Kris Kelvin (Donatas Banionis), científico y psicólogo, es enviado a la estación espacial que gira en torno al planeta Solaris. Al que rodea algo parecido a un océano que, según se cree, puede ser una especie de cerebro pensante. Todas las informaciones que llegan desde la estación son desconcertantes y carecen de sentido, por lo que la misión de Kris consistirá en comprobar qué sucede en el interior de sus instalaciones.
El personaje de Kris evolucionará de forma drástica a lo largo de la película, ya que si al principio se muestra como un tipo frío y extremadamente racional, al final acabará sucumbiendo a las pasiones y emociones que se desencadenan en la estación.
El guión de Solaris fue escrito conjuntamente por Andrei Tarkovsky y Friedich Gorenstein a partir de la novela homónima de ciencia-ficción de Stanislaw Lem.
Siendo Tarkovsky, está claro que no nos encontramos ante una cinta de ciencia-ficción al uso (Tarkovsky renegaba de dicho género), sino que se trata de una reflexión de carácter existencialista en la que se intenta penetrar en las oscuras profundidades del alma humana.
Solaris se estrenó en 1972, cuatro años después de la obra maestra de Kubrick 2001: Una odisea del espacio (2001: A Space Odyssey, 1968), por lo que las comparaciones entre una y otra resultaron inevitables. Estamos, en cualquier caso, ante dos filmes completamente distintos. Ya que, además de la diferencia de presupuesto, existe otra, quizá más importante; y es que si en 2001 Kubrick buscaba las respuestas en el exterior, en el espacio, Tarkovsky prefiere realizar un ejercicio de introspección humanista. El espacio exterior carece de importancia en Solaris. De hecho, las imágenes del mismo son escasas. Al contrario del espectáculo coreográfico que Kubrick nos ofrecía en su obra. Si en 2001 los diálogos eran limitados, en Solaris, en cambio, son abundantes y profundos.
El filme comienza con el Preludio Coral en Fa Menor de J. S. Bach, lo que nos indica que estamos ante un filme de evidentes connotaciones religiosas (como casi toda la filmografía de su autor). Tras los títulos de crédito iniciales, la acción se sitúa en la tierra. Se trata de un extenso prólogo, ausente en la novela, que Tarkovsky incluyó para dejar claro desde el principio que su interés se centra, ante todo, en la relación que se establece entre nuestro planeta y el hombre; no entre el hombre y el resto del cosmos.
Una vez trasladado a la estación espacial, Kris comprobará que el océano pensante es capaz de reproducir los sueños y recuerdos de la mente humana. Algo que se produce cuando los tripulantes duermen, y que en el caso de nuestro protagonista, dará lugar a la aparición de Hari (Natalia Bondarchuk), su mujer que se había suicidado unos años atrás. Pocos personajes en la historia del cine desprenden el patetismo de Hari, esa chica sensible y enamorada que, para no dañar a su amado, intenta destruirse una y otra vez, resucitando de forma inevitable cada vez que lo hace.

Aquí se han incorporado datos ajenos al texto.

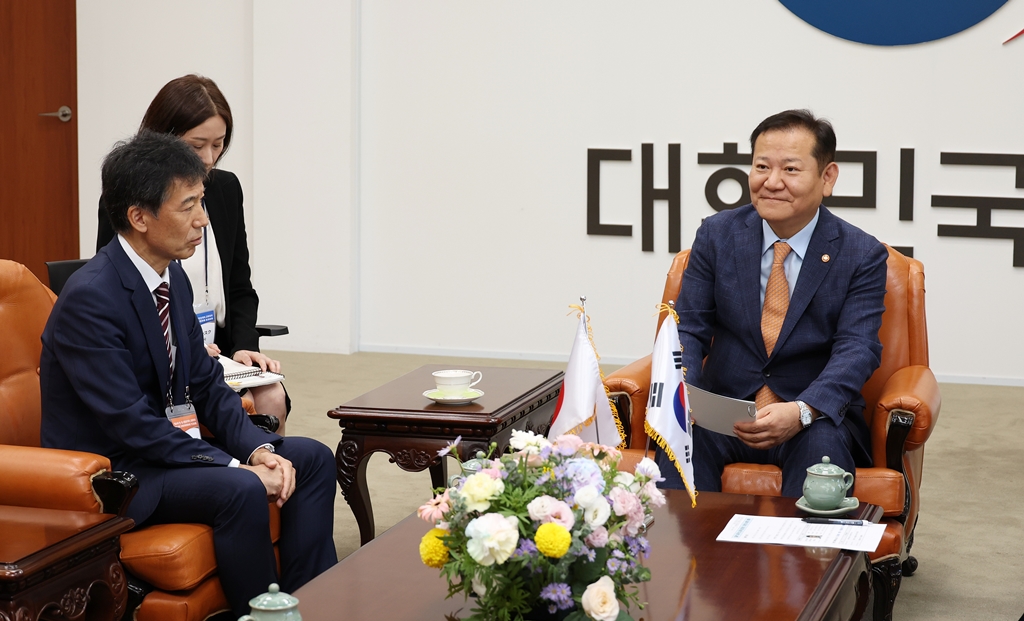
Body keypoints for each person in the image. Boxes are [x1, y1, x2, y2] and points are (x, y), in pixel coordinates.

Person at [42, 131, 337, 617]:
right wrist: (237, 467)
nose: (202, 220)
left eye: (202, 202)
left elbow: (204, 380)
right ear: (139, 217)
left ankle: (307, 603)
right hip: (121, 471)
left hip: (167, 449)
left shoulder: (168, 274)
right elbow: (131, 424)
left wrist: (257, 448)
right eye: (188, 206)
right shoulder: (90, 298)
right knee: (241, 487)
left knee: (311, 457)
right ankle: (260, 612)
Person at [657, 109, 888, 497]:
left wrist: (802, 411)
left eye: (791, 169)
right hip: (722, 412)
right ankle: (687, 559)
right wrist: (688, 395)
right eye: (762, 166)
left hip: (812, 417)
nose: (772, 182)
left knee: (822, 465)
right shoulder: (717, 235)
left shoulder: (860, 253)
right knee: (678, 454)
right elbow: (689, 329)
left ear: (827, 177)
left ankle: (808, 558)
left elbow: (858, 348)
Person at [96, 75, 289, 434]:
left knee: (272, 395)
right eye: (197, 145)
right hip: (164, 355)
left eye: (218, 145)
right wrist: (184, 347)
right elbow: (120, 293)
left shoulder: (225, 189)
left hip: (221, 355)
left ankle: (268, 474)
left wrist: (245, 346)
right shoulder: (129, 202)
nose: (208, 158)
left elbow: (239, 286)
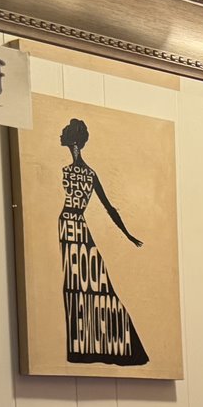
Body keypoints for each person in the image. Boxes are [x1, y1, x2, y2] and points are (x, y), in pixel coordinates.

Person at [57, 117, 149, 366]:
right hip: (74, 225)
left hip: (71, 225)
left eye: (64, 133)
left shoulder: (69, 172)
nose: (60, 136)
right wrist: (127, 234)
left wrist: (128, 234)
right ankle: (85, 346)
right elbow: (109, 207)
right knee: (80, 283)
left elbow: (109, 207)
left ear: (73, 141)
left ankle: (92, 347)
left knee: (83, 283)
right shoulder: (87, 173)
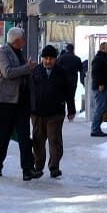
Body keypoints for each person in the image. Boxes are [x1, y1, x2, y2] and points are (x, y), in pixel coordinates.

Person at [0, 27, 37, 180]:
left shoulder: (19, 52)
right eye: (23, 39)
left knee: (24, 136)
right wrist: (27, 68)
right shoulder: (3, 52)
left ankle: (27, 170)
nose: (24, 42)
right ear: (17, 40)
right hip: (6, 101)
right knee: (4, 135)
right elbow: (7, 72)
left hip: (21, 100)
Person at [27, 45, 76, 179]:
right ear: (42, 58)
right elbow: (29, 91)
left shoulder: (62, 72)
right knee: (38, 140)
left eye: (51, 58)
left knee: (55, 140)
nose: (48, 61)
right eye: (46, 58)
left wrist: (71, 109)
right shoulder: (35, 71)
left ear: (56, 59)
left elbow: (69, 92)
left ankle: (54, 166)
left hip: (55, 112)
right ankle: (38, 166)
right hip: (37, 112)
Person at [89, 42, 107, 136]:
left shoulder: (104, 58)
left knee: (102, 108)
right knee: (100, 108)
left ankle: (96, 128)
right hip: (100, 87)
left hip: (104, 86)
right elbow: (96, 73)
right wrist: (101, 83)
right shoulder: (99, 59)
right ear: (102, 48)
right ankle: (95, 129)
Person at [55, 43, 84, 114]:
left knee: (61, 96)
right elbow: (81, 70)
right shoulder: (77, 59)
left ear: (66, 49)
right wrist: (82, 81)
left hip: (62, 80)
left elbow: (56, 68)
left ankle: (61, 112)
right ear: (73, 49)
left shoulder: (61, 58)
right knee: (71, 97)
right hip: (73, 80)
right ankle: (71, 113)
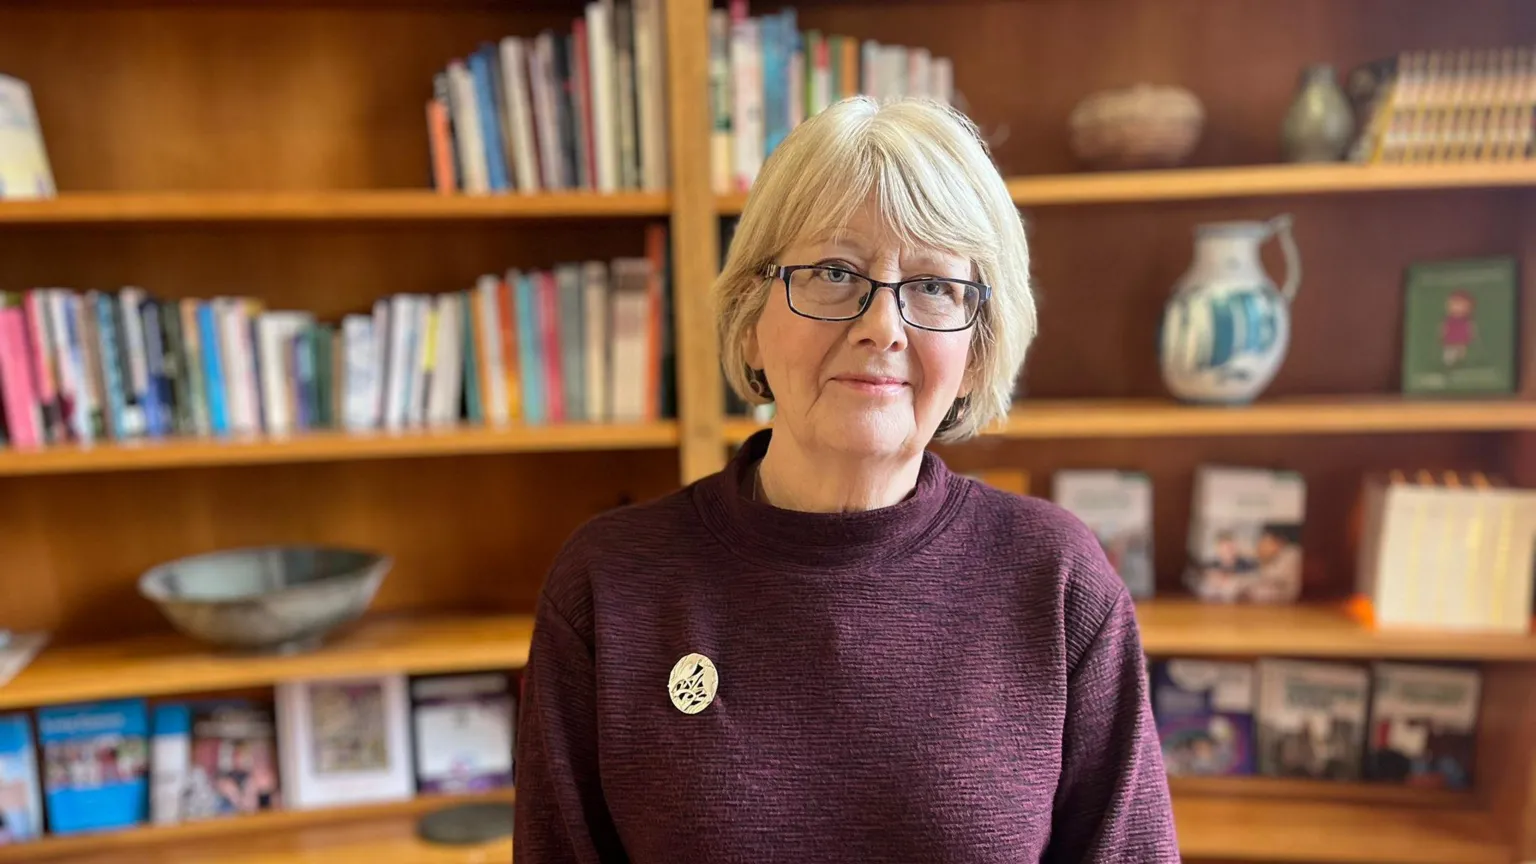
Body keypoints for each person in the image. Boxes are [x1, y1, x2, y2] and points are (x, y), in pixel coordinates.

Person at [514, 96, 1178, 863]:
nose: (883, 326)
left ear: (978, 352)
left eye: (934, 285)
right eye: (835, 271)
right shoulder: (608, 585)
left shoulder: (1057, 582)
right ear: (752, 317)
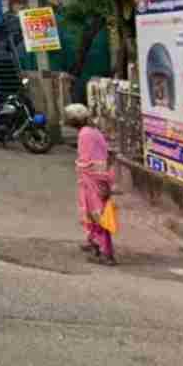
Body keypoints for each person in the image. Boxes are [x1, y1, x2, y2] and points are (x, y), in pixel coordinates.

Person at [66, 104, 117, 265]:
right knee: (92, 213)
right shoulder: (92, 131)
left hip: (94, 179)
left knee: (97, 215)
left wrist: (79, 168)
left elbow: (85, 161)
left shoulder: (85, 134)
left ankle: (106, 253)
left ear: (75, 120)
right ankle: (94, 242)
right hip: (98, 178)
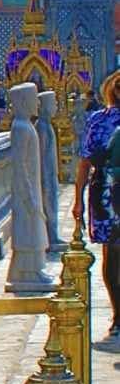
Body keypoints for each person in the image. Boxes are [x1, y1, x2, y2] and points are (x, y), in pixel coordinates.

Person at [73, 69, 120, 341]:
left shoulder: (98, 120)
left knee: (112, 254)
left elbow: (84, 163)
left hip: (106, 192)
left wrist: (78, 199)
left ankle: (117, 315)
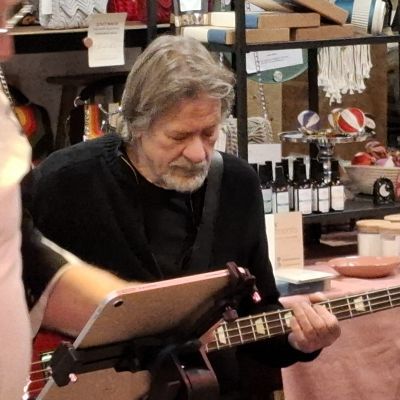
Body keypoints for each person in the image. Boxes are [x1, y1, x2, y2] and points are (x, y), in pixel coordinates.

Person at [23, 35, 340, 398]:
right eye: (178, 136)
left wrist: (300, 341)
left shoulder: (236, 185)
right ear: (136, 125)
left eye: (209, 133)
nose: (198, 153)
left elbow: (255, 312)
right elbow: (22, 298)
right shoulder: (66, 182)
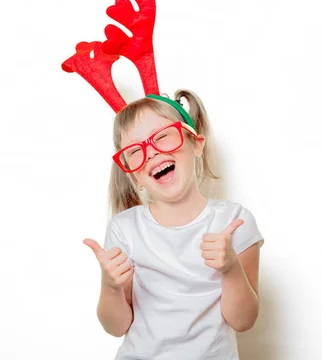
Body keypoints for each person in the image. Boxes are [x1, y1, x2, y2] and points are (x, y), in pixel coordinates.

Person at [82, 89, 265, 360]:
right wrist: (110, 286)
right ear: (133, 176)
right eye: (135, 150)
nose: (152, 153)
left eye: (162, 136)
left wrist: (230, 269)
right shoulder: (125, 229)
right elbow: (116, 326)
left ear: (196, 144)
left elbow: (244, 321)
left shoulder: (233, 222)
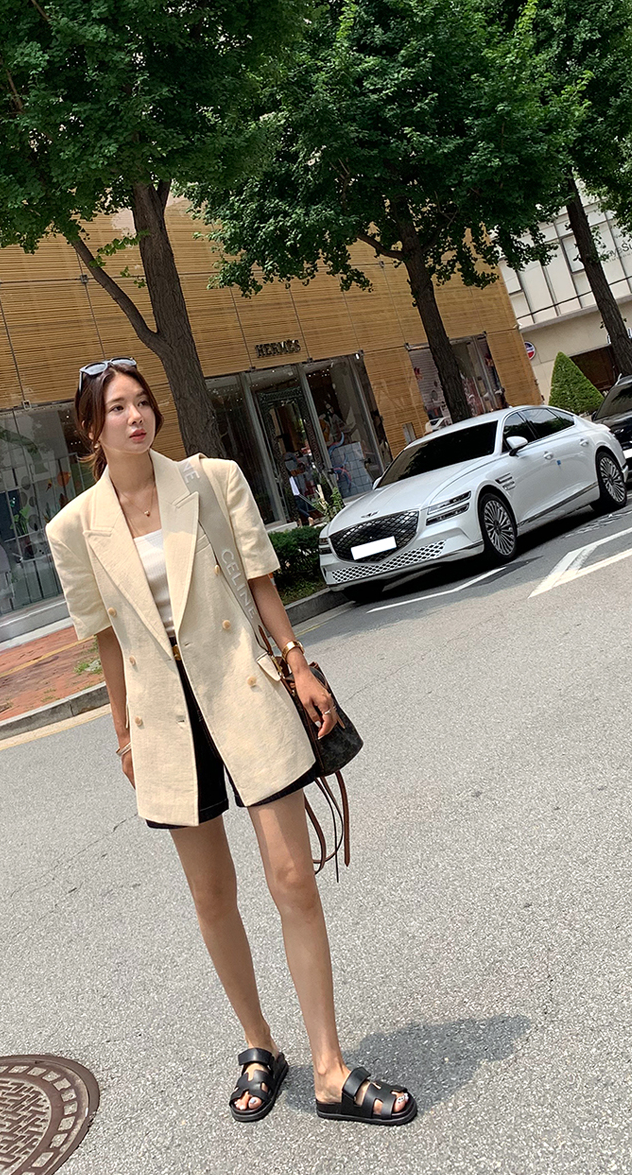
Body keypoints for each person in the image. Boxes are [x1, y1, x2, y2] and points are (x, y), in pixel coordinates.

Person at [45, 360, 416, 1132]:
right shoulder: (73, 529)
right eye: (117, 409)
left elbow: (259, 580)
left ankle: (329, 1068)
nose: (136, 418)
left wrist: (299, 665)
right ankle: (259, 1044)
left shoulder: (209, 481)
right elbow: (106, 639)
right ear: (91, 428)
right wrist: (122, 733)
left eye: (143, 402)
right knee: (212, 897)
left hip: (242, 688)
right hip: (164, 717)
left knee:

En la película también aparecen otros dos destacados actores soviéticos que, como Kris, son tripulantes de la estación. Nos referimos a Anatoli Solonitsin, actor fetiche de Tarkovsky, y a Yuri Yarvet, más conocido por su magistral interpretación en El Rey Lear (Korol Lir, 1970) de Grigori Kozintsev (1970).
A Stanislaw Lem no le gustó demasiado la adaptación de Tarkovsky, al considerarla en exceso mística, algo que, a decir verdad, tampoco agradó a las autoridades soviéticas. La cinta ataca la vanidad de la ciencia y reflexiona sobre temas como la muerte, el amor o la inmortalidad.
Si uno conoce las preocupaciones e inquietudes religiosas que invaden la filmografía del autor de Stalker, no le costará encontrar ciertos paralelismos entre el océano de Solaris y Dios. Tampoco le extrañará la similitud, al menos conceptual, que existe entre la estación espacial y el paraíso cristiano; lugar en el que se supone que uno se reencuentra con sus sueños y seres queridos. Además, no deja de ser significativo que los “visitantes” aparezcan cuando llega el sueño. Un sueño que cuando es demasiado profundo se asemeja a la muerte, tal y como afirma Sancho Panza en un episodio de El Quijote que lee uno de los protagonistas del filme.
Si tuviésemos que quedarnos con una secuencia de esta obra maestra, nos quedaríamos con aquella en la que Kris y Hari, abrazados, flotan a consecuencia de la ingravidez de la estación, mientras suena la anteriormente mencionada composición de Bach. Esa ingravidez de los personajes, que también encontramos en otras obras de Tarkovsky, nos muestra la extraordinaria poética visual del genio ruso.
En conclusión: 165 minutos de absoluta fascinación.